Au revoir orthographe
Gertrude Stein

 

 

On ne lit pas assez Gertrude Stein en France, bien qu’elle soit sans doute la plus « française » des poètes nées outre Atlantique, ayant passé la plus grande partie de sa vie dans l’hexagone. Poète, et pas seulement : dramaturge, auteur d’essais, activiste et collectionneuse de peintres modernes, cubistes en particulier (Picasso a peint un portrait de Stein, étrange portrait où la poète semble femme d’Espagne, « laide » ose-t-on écrire parfois en un étonnant jugement de ce qui serait beau ou laid chez une femme), et militante féministe de haut vol. La femme et la poète ont marqué la première moitié du siècle passé. La stature et la personnalité de Stein sautent immédiatement aux yeux de qui tient en mains le beau volume publié chez Corti, dans l’excellente et nécessaire collection « Série américaine », Lève bas-ventre. La photographie reproduite ici en couverture est l’une des plus célèbres de Gertrude Stein, photographie réalisée par Carl Van Vechten en 1935 et représentant le visage massif – on pense à la vigueur d’une falaise – posant devant le drapeau américain. Il y avait du granit en cette femme-là. Une surprenante assurance aussi, pour un temps où être femme/poète et féministe n’était pas une sinécure. Nous, jeunes femmes de ce début de 21e siècle, avons des difficultés à mesurer ce qu’était cela, « être femme », en cette époque. Des évidences de maintenant, liées à l’acceptation/marchandisation du plaisir féminin (par exemple, se procurer un sex toy dans le catalogue des principales entreprises de vente par correspondance, produit du quotidien comme un autre) n’allaient alors pas de soi. La liberté passe par le sex toy. On imagine que Gertrude Stein, un tantinet provocatrice, pourrait dire cela. Ou bien, aurait pu car… le féminisme, et ses revendications en matière de libération du plaisir féminin, ont eux aussi été récupérés par le totalitarisme marchand contemporain. Il y a des produits « féministes » : le capitalisme, c’est l’ère du grand détournement.

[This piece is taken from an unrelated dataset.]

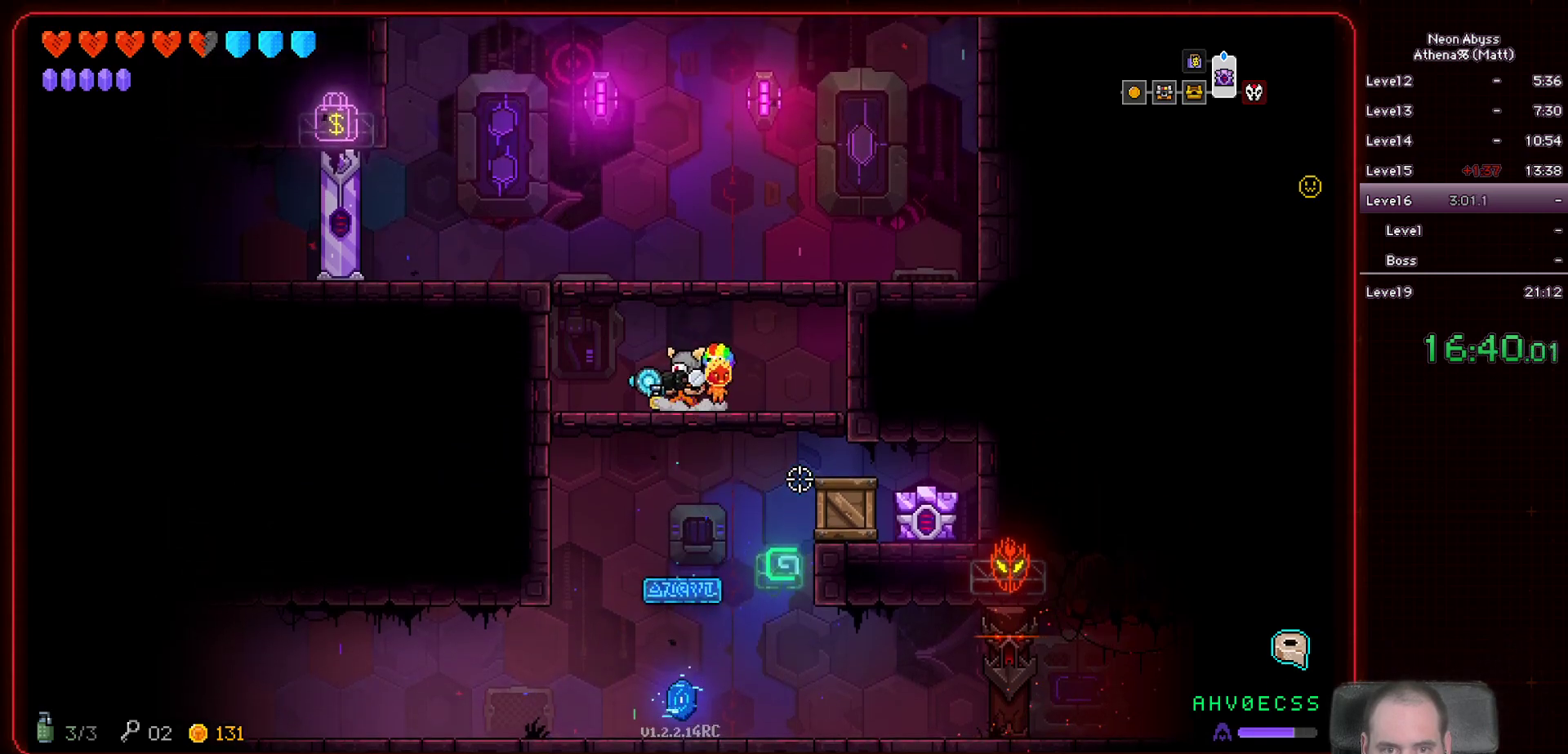
{"keys": ["a"], "mouse": [], "events": [[183, "space", "up"]]}
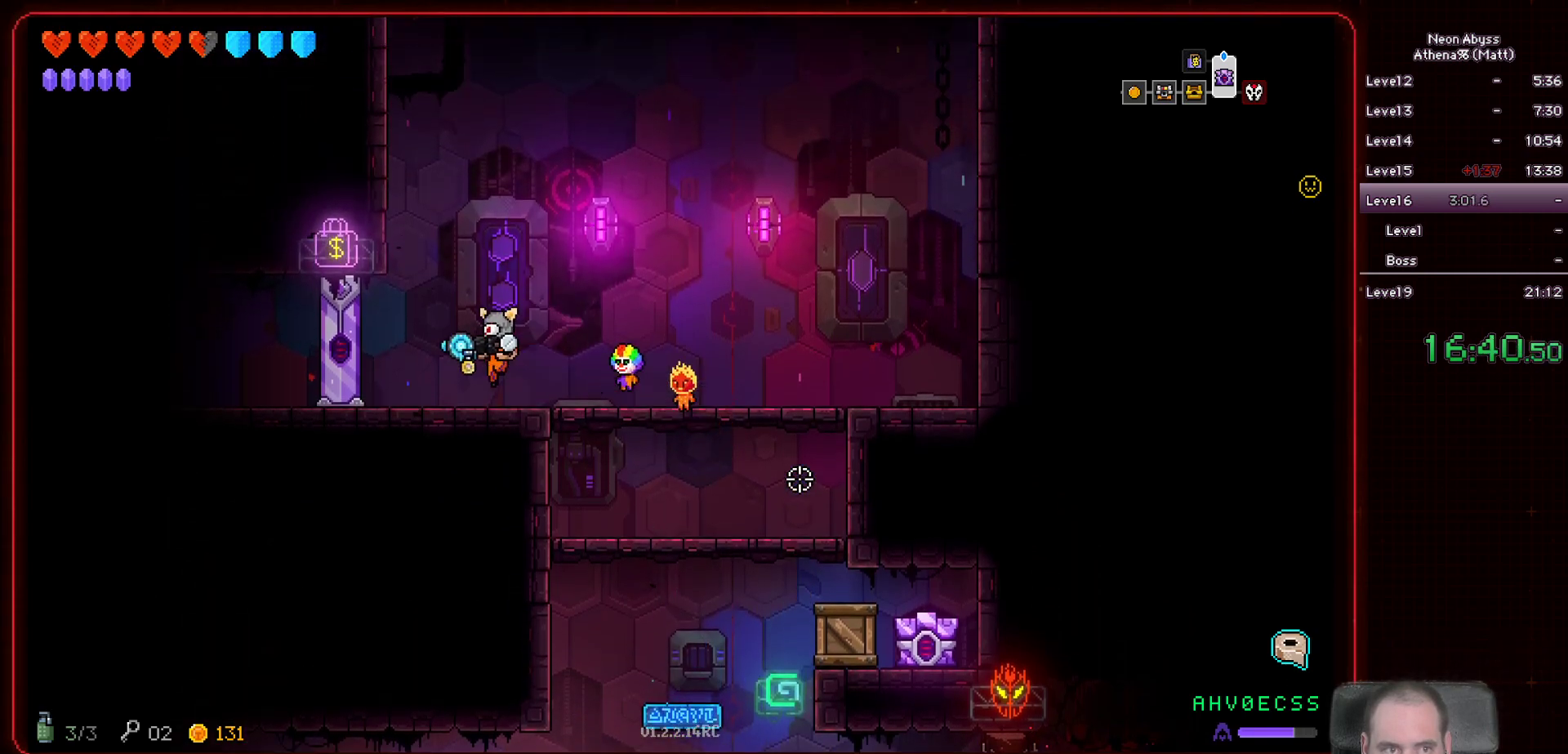
{"keys": ["a"], "mouse": [], "events": [[150, "e", "down"], [233, "e", "up"], [317, "e", "down"], [417, "e", "up"]]}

Les éditions José Corti redonnent donc à lire une des grandes figures de la littérature, de la peinture, de l’avant-garde artistique (la « collection Stein », de Matisse à Masson en passant par Picabia) et du féminisme lesbien, dans une très belle traduction de Christophe Lamiot Enos. Et une écriture dont la nouveauté provocante n’a pas perdu une ride. Lève bas-ventre commence ainsi :

 

 

J’ai été de grande envergure et ai eu beaucoup à choisir. J’ai vu une étoile qui était basse. Elle était si basse qu’elle scintillait. Le souffle était dedans. Les petits morceaux sont stupides.

Je veux parler du feu. Le feu est ce que nous avons quand nous avons de l’olivier. L’olivier est un bois. Nous aimons le linge. Du linge est commandé. Nous allons commander du linge.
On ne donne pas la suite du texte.